Since truck driving is an extremely attractive career and allows traveling through many states a week, you can see yourself living in a different state. If you decide to change your home place, you need to transfer your CDL to your new residing state.

Does CDL Transfer from State to State?

CDL can’t transfer to another state. But if you want to leave for another state you will have to transfer your CDL to the new state.

CDL license will need to be turned into a new state and you will have to get a new CDL with the state that you have moved to.

Having received your CDL in your new state, you are not allowed to use your personal driver’s license or former commercial driver’s license any further. It’s against the law to possess two driver’s licenses (CDL and your personal driver’s license).

Most states require you to change your former CDL into new one within 30 to 60 days of becoming a resident. But some states require only doing so before your current license expires. If you don’t change your license within the specific time period of your new state you will risk having your license revoked or receiving a ticket.

How Can I Transfer My CDL To A New State?

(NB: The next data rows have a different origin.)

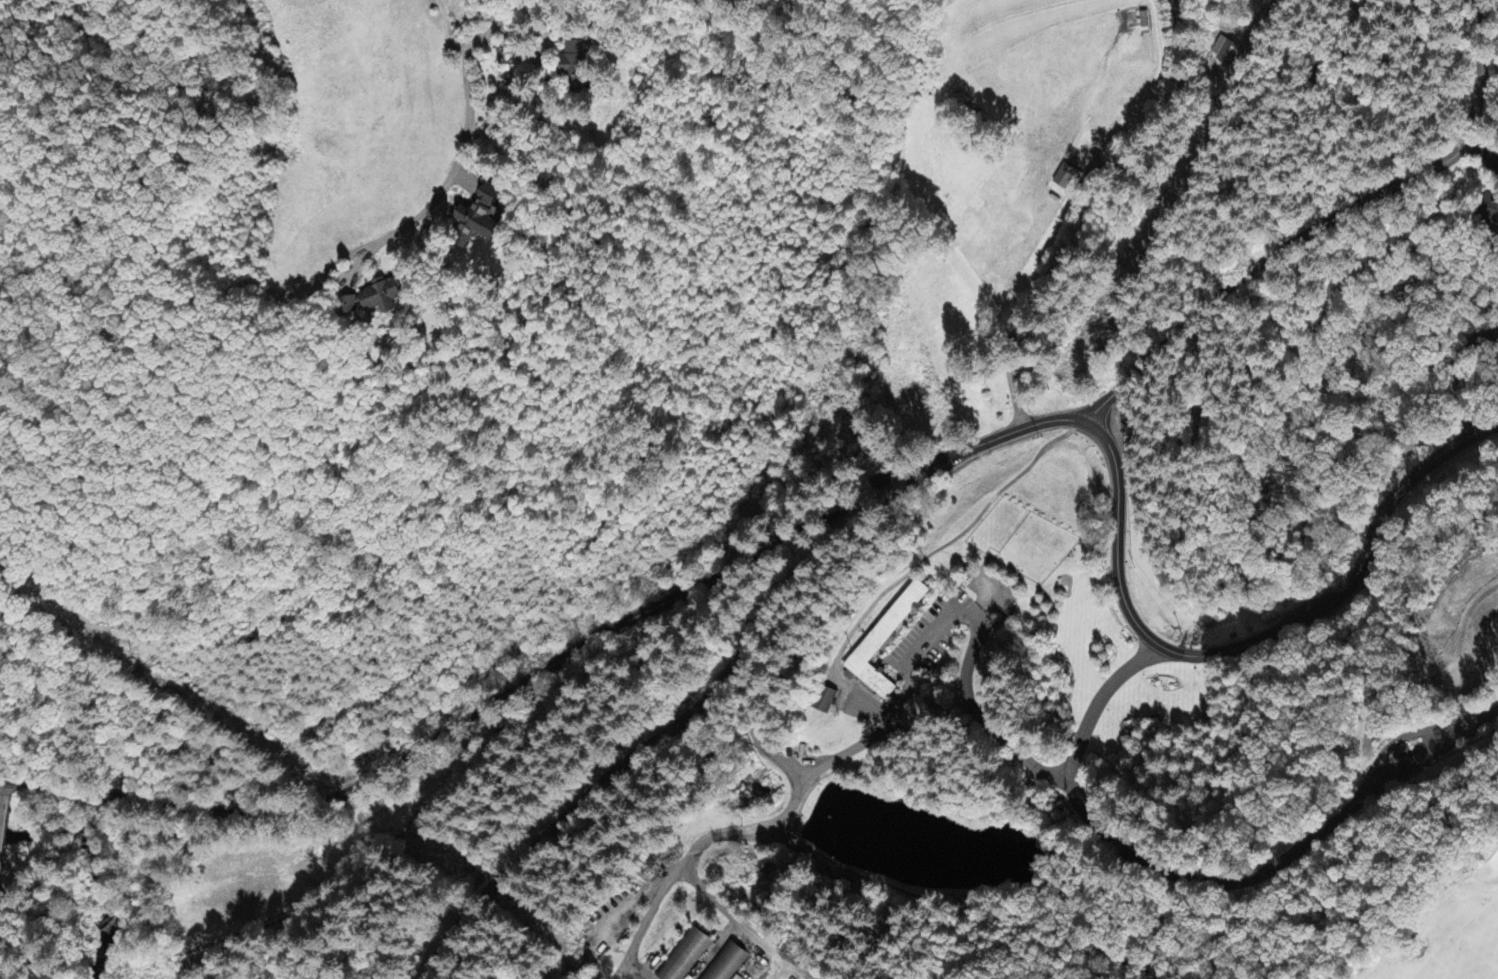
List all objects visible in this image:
building: (1225, 52)
building: (574, 65)
road: (1481, 152)
road: (478, 170)
building: (1490, 211)
building: (478, 218)
road: (1326, 228)
road: (1082, 238)
road: (340, 298)
building: (373, 298)
road: (1459, 374)
road: (792, 594)
building: (884, 641)
road: (1250, 643)
road: (553, 664)
building: (825, 701)
road: (895, 709)
road: (976, 714)
road: (627, 769)
road: (2, 798)
road: (750, 828)
road: (1202, 882)
road: (736, 918)
road: (644, 920)
park: (1451, 932)
building: (685, 956)
building: (726, 963)

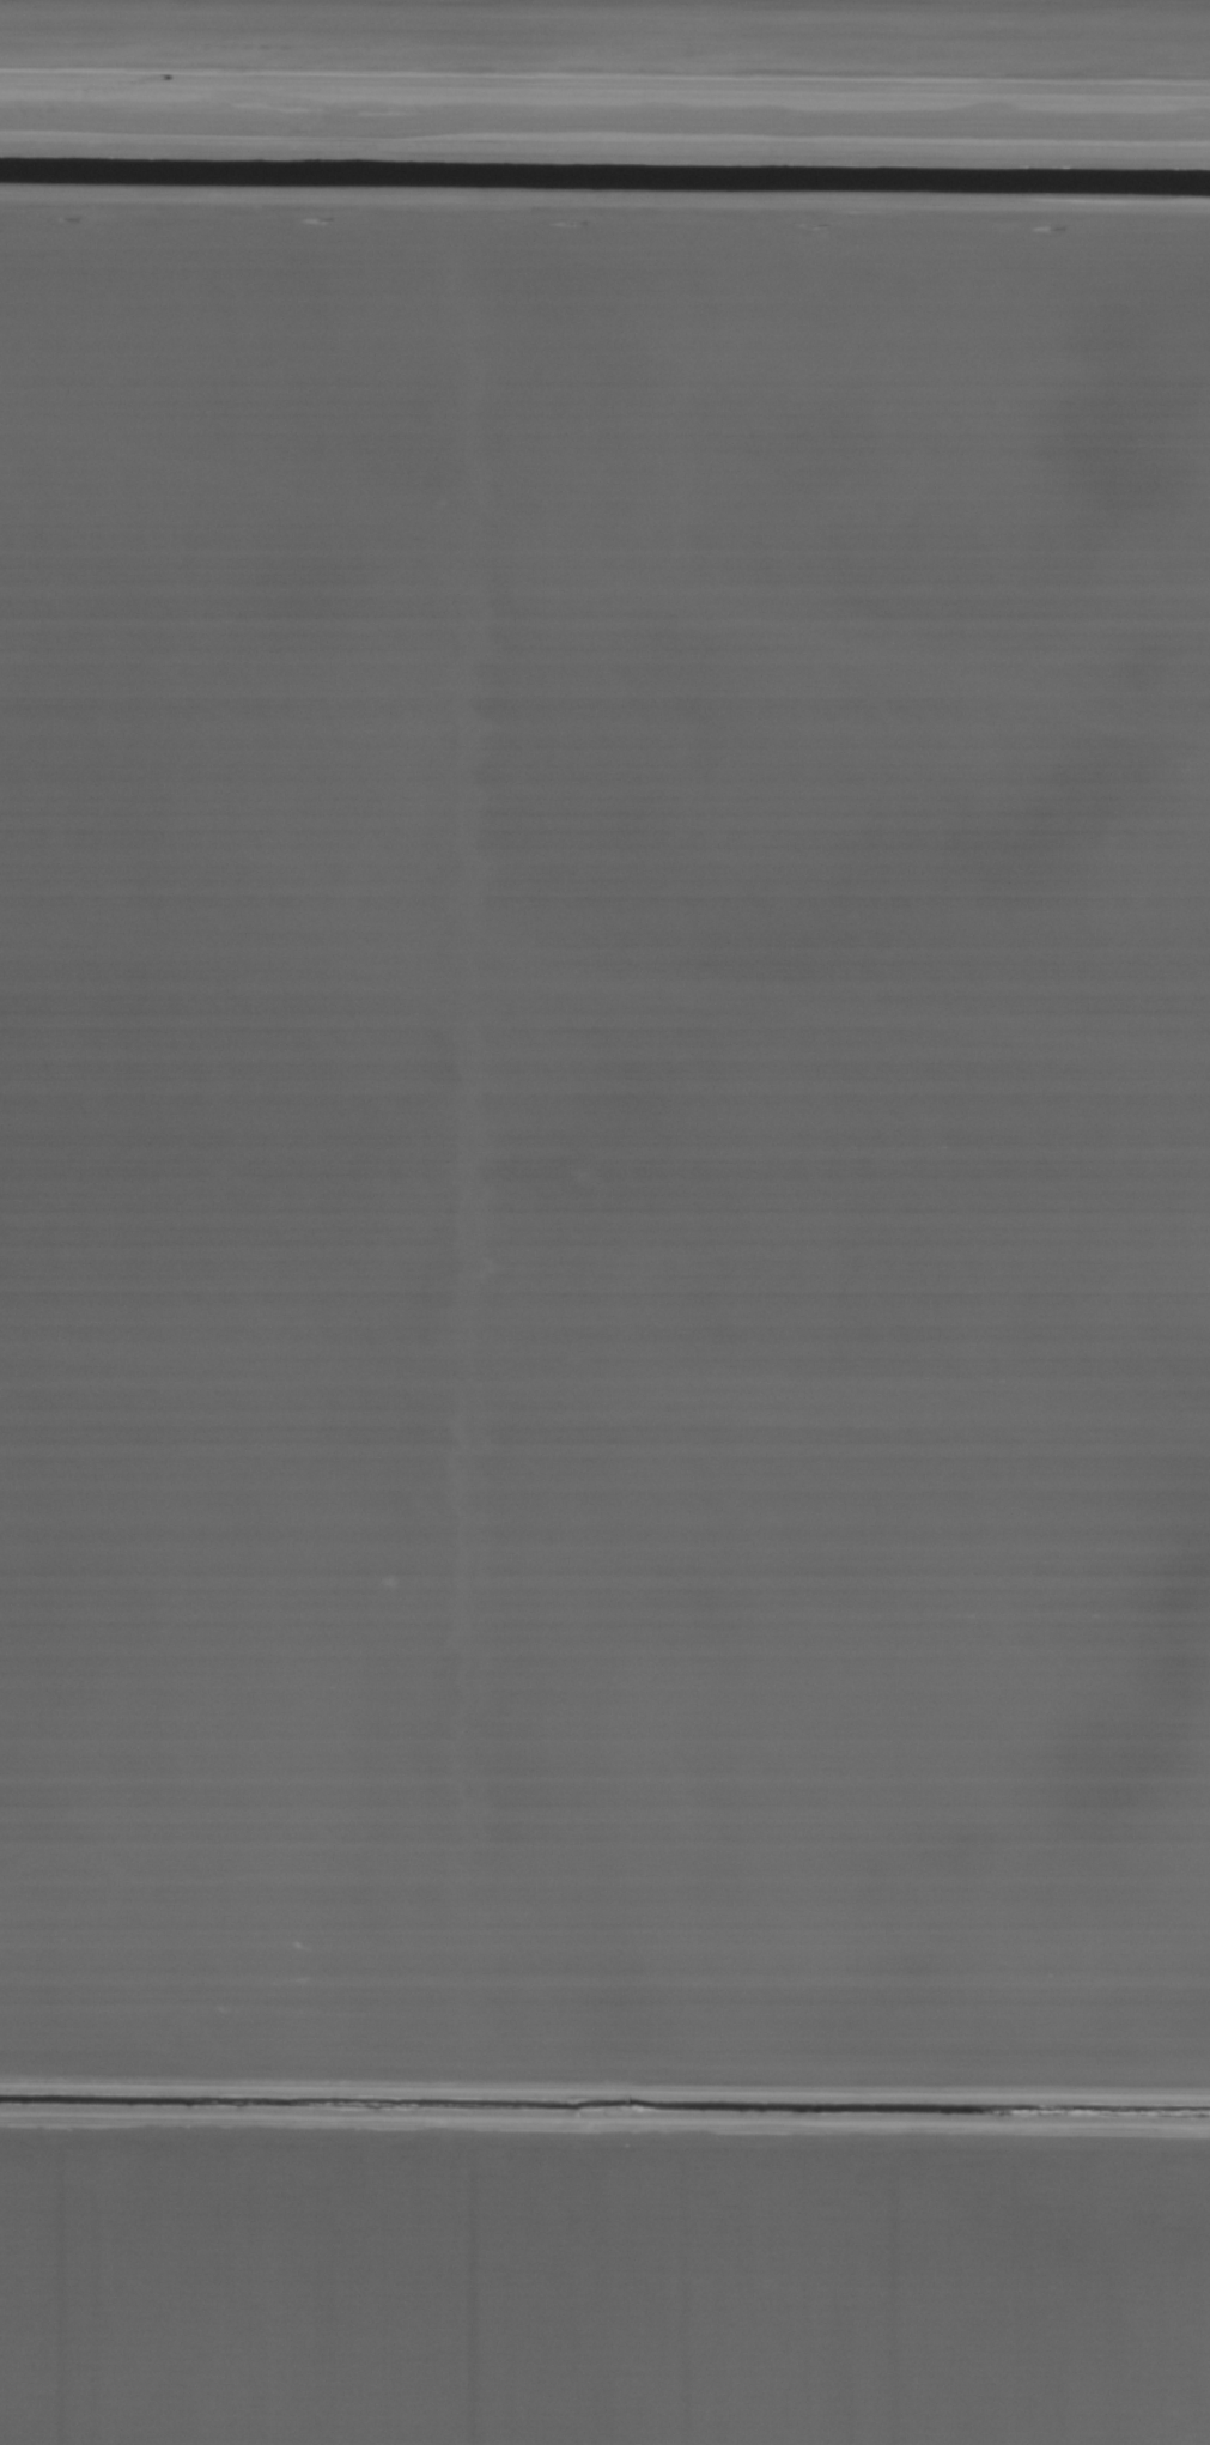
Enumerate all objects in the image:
road: (605, 75)
road: (605, 233)
crop: (605, 1222)

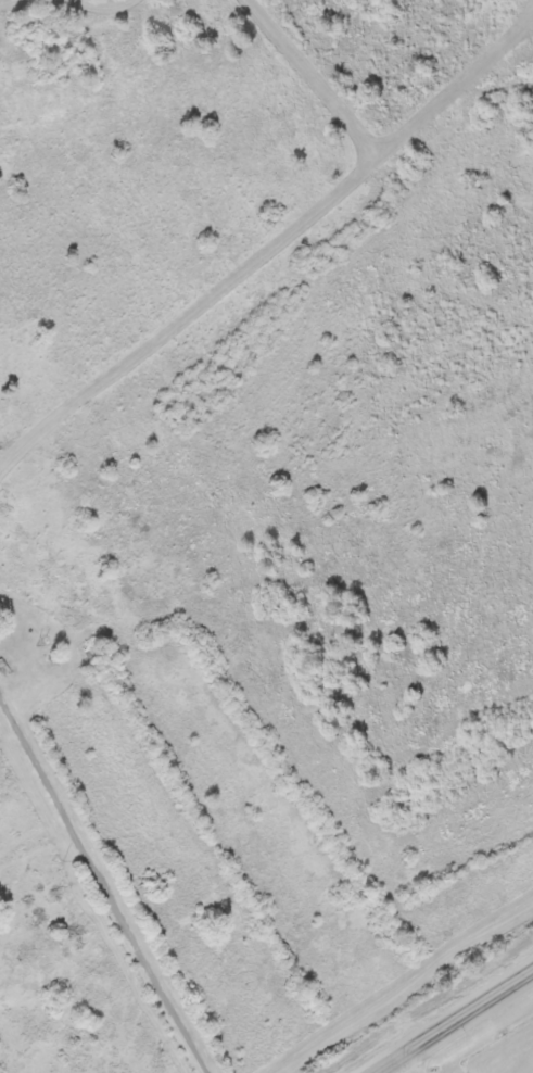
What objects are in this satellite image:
road: (254, 237)
road: (104, 893)
road: (401, 986)
road: (458, 1025)

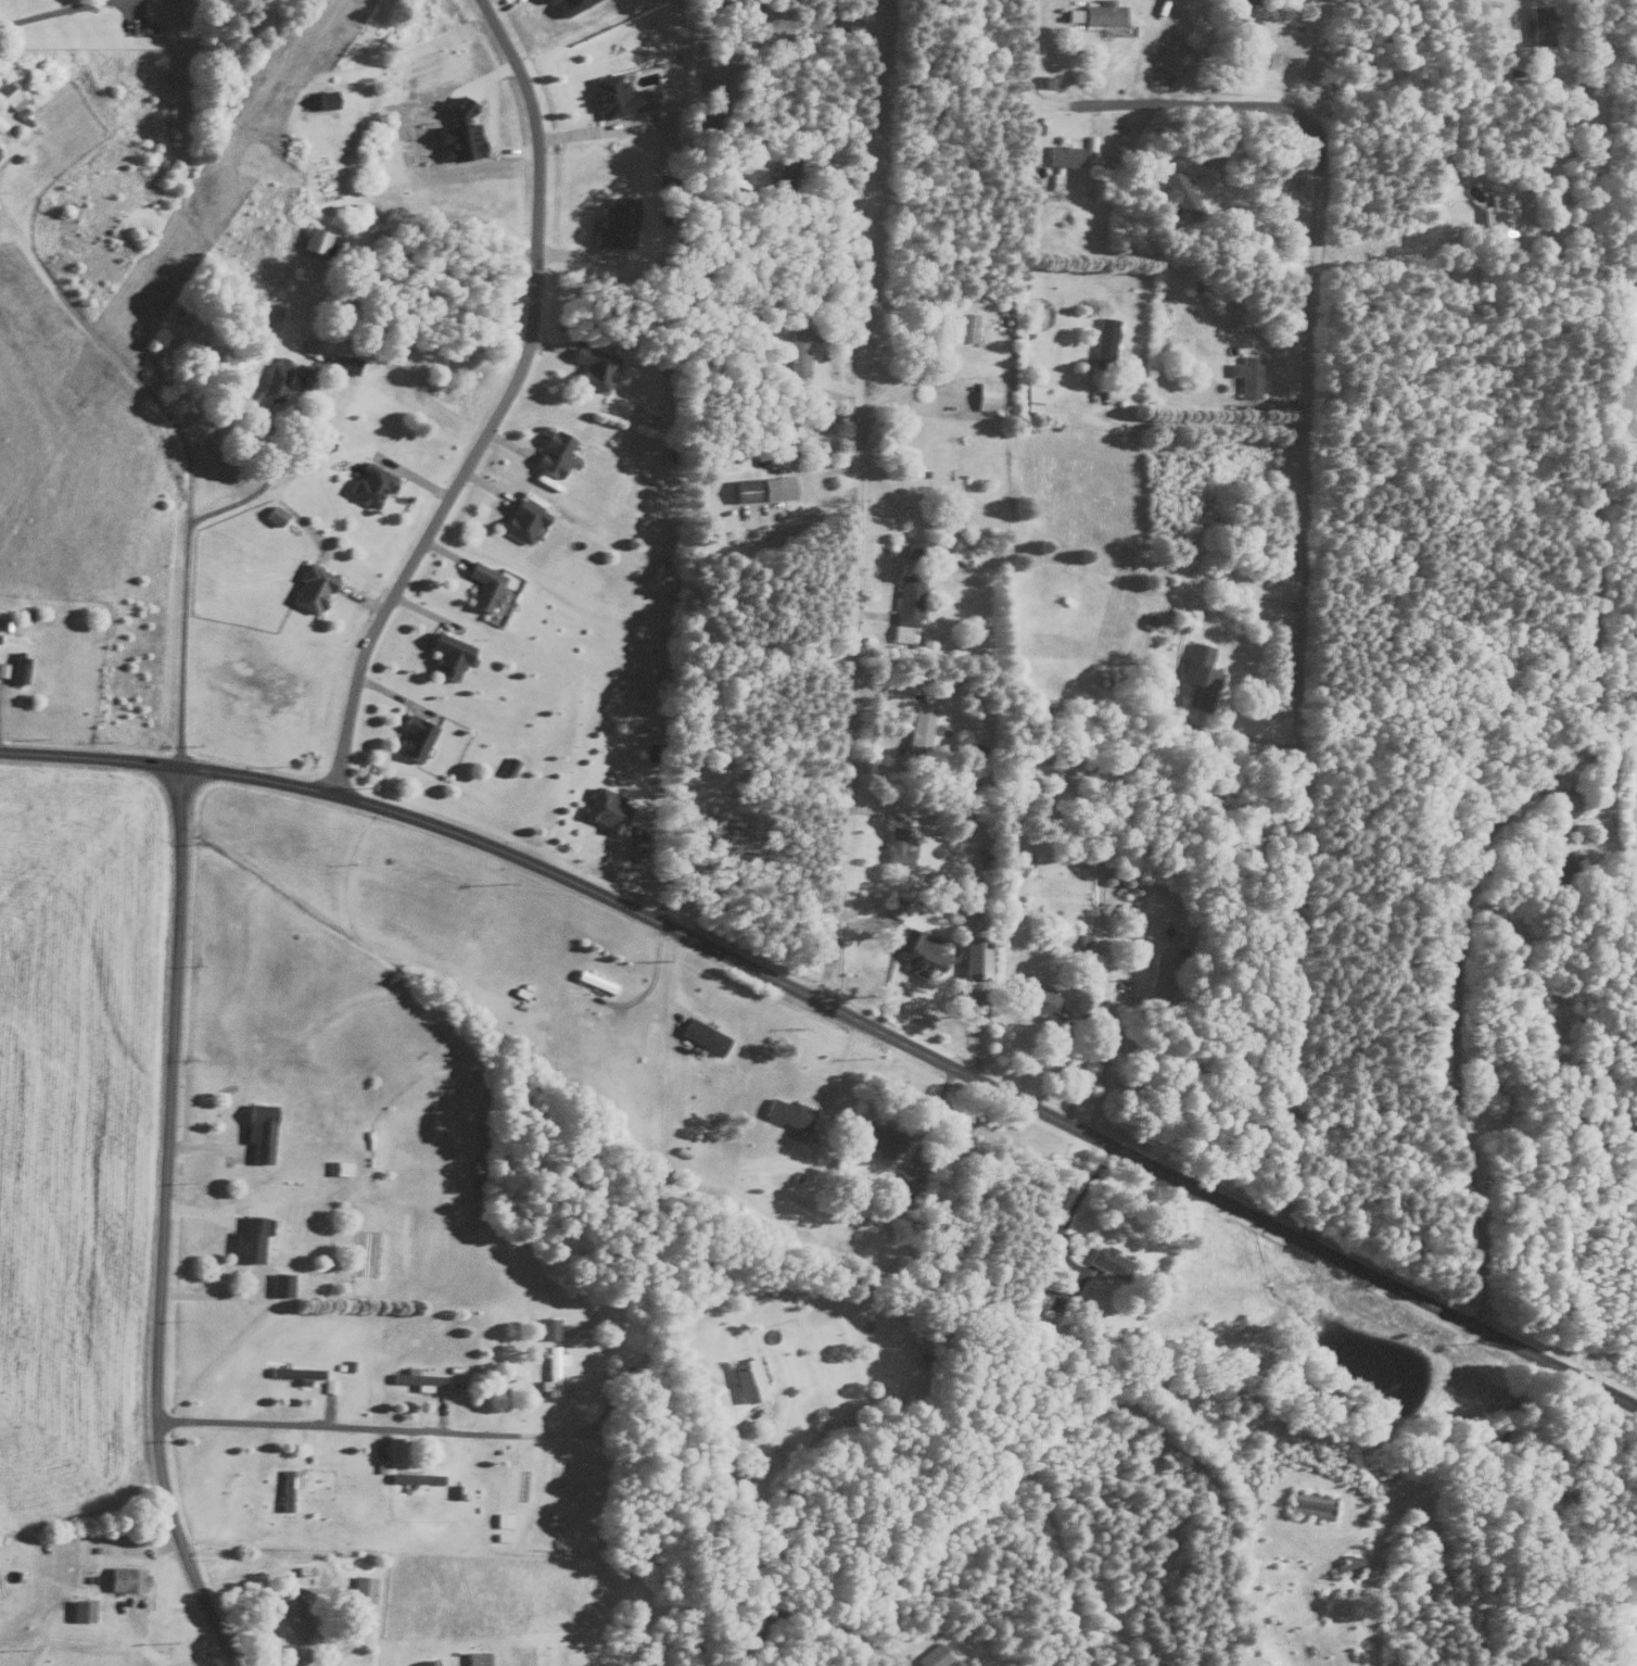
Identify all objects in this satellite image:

The specific requirements to transfer your CDL to a new state are different depending on the state. But the transferal process of CDL is easy and convenient. Visit the Department of Motor Vehicles (DMV) in the state that you want your CDL to be transferred to. If you want to transfer your CDL online, you may find a form that you will need to fill out in order to complete the transfer of CDL. So, you need to expect when transferring CDL:

  • You will have to present proof of your new address where you are moving to (a vehicle registration, an electricity bill, a contract or a lease on an apartment or a house, bank statement, etc.).
  • You will be required by some states to pass the CDL tests and you will need to pay a testing fee too. Usually, the written part of the CDL test is required to transfer your commercial drivers’ license to a new state. A medical examination letter or certificate will need to be provided. Such documentations state that you are medically able to drive a commercial vehicle. The DMV doesn’t accept medical documents that are over a year old.
  • Depending on the state you may need to take a road sign exam along with a driving exam.
  • You need to provide a clean background and a fingerprint check if you will be also applying for a HAZMAT endorsement with the change of your CDL.
  • You must pay all of the transfer and testing fees and surrender your old CDL.
  • Transfer your CDL to your new state within 30 to 60 days of your new residency.
  • You have thirty to sixty days to transfer your CDL to your new state. Each state differs from other, so contact your DMV to find out the exact days for transferring your CDL.

Can I Take My CDL Test In A Different State?

Unfortunate, you are not allowed to take CDL test in a different state. You must take your CDL test in the state that you reside in. Before taking CDL test you will need to provide the state where you reside, your social security card, and your birth certificate or your green card when you are going to be taking your CDL test.

After passing your CDL tests you will give your original (regular) driver’s license to the Department of Motor Vehicles. To get your CDL you will also need to surrender your original driver’s license because the CDL is the only driving license you will have.

Do I Need CDL To Cross State Lines?

To cross state lines you need to have CDL and be over the age of 21.

It allows truck drivers to cross state lines just as a regular driver’s license.

As a commercial driver you don’t need to obtain a CDL for each state that they are driving in. In 1986 the Commercial Motor Vehicle Safety Act allowed truck drivers not to possess multiple CDL’s for each state that they will be driving in.

If you are less than twenty-one years of age you are not allowed to cross state lines with your CDL.